Sou-Cheng (Terrya) Choi


Research Scientist

Computation Institute

University of Chicago

Areas of Expertise:

  • Algorithms for large singular linear systems
  • Applied and computational mathematics
  • Industrial-grade software engineering

Choi currently focuses on computational issues and software design for solving scientific problems related to climate change and economic policies. She works on OSCEF, an open-source software framework and toolbox whose core is for formulating and solving large-scale computable general equilibrium (CGE) models, which are widely used in computational economics and climate policy analyses.  

In 2012, Choi was awarded the SIAM Activity Group on Linear Algebra (SIAG/LA) Prize for the paper based on her doctoral dissertation, "MINRES-QLP: A Krylov Subspace Method for Indefinite or Singular Symmetric Systems," SIAM Journal on Scientific Computing, 33:1810-1836, 2011. The prize is awarded every three years by the Society for Industrial and Applied Mathematics (SIAM) and is considered one of the most prestigious prizes of its kind in the field. In 2007, Choi received Special Congressional Recognition from the U.S. House of Representatives for outstanding public service.

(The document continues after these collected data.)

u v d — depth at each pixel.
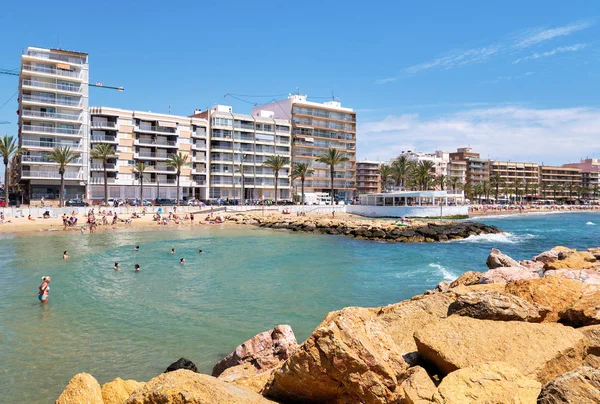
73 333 16.11
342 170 140.25
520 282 10.63
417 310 11.24
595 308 8.56
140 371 12.73
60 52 90.69
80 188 92.44
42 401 10.88
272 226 70.19
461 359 6.98
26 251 38.00
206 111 116.88
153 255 37.19
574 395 5.33
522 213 134.62
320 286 24.78
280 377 6.77
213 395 5.79
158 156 105.06
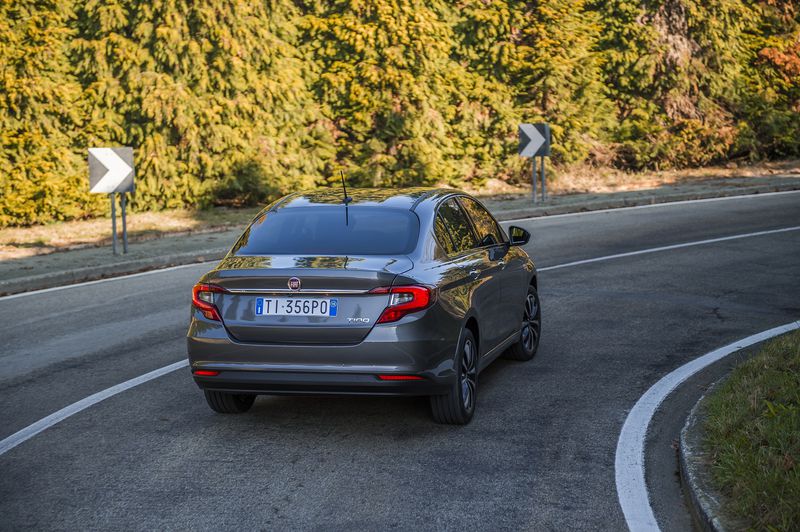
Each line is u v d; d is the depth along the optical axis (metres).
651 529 4.51
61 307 11.29
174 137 20.28
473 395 6.39
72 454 5.80
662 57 24.70
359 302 5.68
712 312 9.85
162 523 4.68
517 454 5.64
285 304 5.76
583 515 4.70
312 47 22.06
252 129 20.70
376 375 5.64
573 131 23.23
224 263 6.12
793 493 4.22
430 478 5.26
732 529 4.14
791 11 26.53
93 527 4.64
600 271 12.60
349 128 21.97
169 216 19.64
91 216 19.72
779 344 7.26
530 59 23.28
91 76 20.33
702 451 5.21
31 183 18.86
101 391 7.35
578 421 6.29
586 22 24.70
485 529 4.55
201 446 5.92
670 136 24.38
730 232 15.63
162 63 20.14
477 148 22.86
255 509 4.85
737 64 25.33
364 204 6.62
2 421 6.59
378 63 21.80
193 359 5.94
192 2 20.14
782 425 5.16
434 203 6.75
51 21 19.98
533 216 18.98
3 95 19.48
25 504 4.96
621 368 7.71
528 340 8.09
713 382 7.13
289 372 5.71
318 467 5.48
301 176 21.09
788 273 11.99
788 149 25.86
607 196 20.64
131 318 10.41
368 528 4.59
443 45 21.98
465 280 6.36
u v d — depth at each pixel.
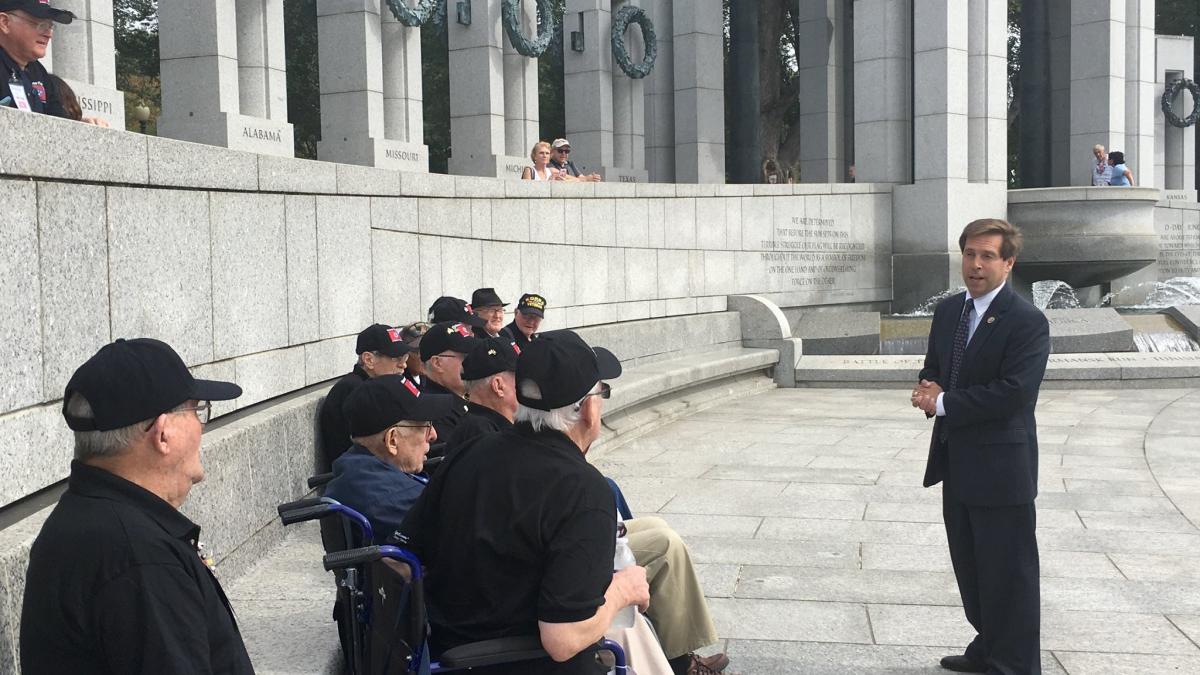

Choi received her PhD in Computational and Mathematical Engineering from the Stanford University. She was a Senior Member of Technical Staff with Oracle before joining the University of Chicago with a joint appointment in the Argonne National Laboratory.  Choi is a member of the SIAM, the Association for Women in Mathematics (AWM), and the Hong Kong Mathematical Society (HKMS).

Don Fullerton

Gutgsell Professor, Department of Finance and Institute of Government and Public Affairs

University of Illinois, Urbana-Champaign

Areas of Expertise:

  • Environmental and energy economics and policy analysis
  • Public economics and taxation
  • Distributional effects of taxes, social security, and regulations

Fullerton’s early research in public economics focused on computable general equilibrium models of taxation, marginal effective tax rates, the marginal cost of public funds, and distributional effects of taxes on a lifetime basis. His more recent research includes the distributional effects of social security. In environmental and energy economics, Fullerton works on household disposal of garbage and recycling, policies for green design, vehicle emission control policies, carbon taxes, and other policies in the energy sector where direct environmental taxes are not feasible.

Don Fullerton received a BA from Cornell in 1974 and a PhD in Economics from UC Berkeley in 1978. He taught at Princeton University (1978-84), the University of Virginia (1984-91), Carnegie Mellon University (1991-94) and the University of Texas (1994-2008), before joining the University of Illinois in 2008. From 1985 to 1987, he served in the U.S. Treasury Department as Deputy Assistant Secretary for Tax Analysis.


Don Fullerton's web site

Kenneth L. Judd

 Areas of Expertise:

  • Economics of taxation
  • Imperfect competition
  • Mathematical economics

Judd's current research focuses on developing computational methods for economic modeling and applying them to tax policy, antitrust issues, macroeconomics, and policies related to climate change. He is currently the director of the Initiative for Computational Economics at the University of Chicago, and a member of the Natioanl Academies Board on Mathematical Sciences and Applications.

He was coeditor of the RAND Journal of Economics (1988–95) and the Journal of Economic Dynamics and Control (2002–2006), and associate editor of the Journal of Public Economics (1988–97). Judd is a fellow of the Econometric Society and served as a member of the Economics Panel of the National Science Foundation (1986–88).

Link: Ken Judd's web site

Samuel S. Kortum

Professor of Economics

Yale University

Areas of Expertise:

  • International economics
  • Industrial organization
  • Mathematical economics

Kortum is a Research Associate at the National Bureau of Economic Research. He received his bachelor's degree from Wesleyan University and PhD in Economics from Yale.

Kortum was formerly on the faculty of Boston University and the University of Minnesota, a Staff Economist at the Federal Reserve Board, and a National Fellow at the NBER. In 2004, he and Jonathan Eaton received the Frisch Medal for their paper "Technology, Geography, and Trade." He is currently an editor of the Journal of Political Economy. In addition to international economics, Kortum has written on economic growth, innovation, technology diffusion, and firm dynamics. His research has appeared in top academic journals and has been supported by a series of grants from the National Science Foundation.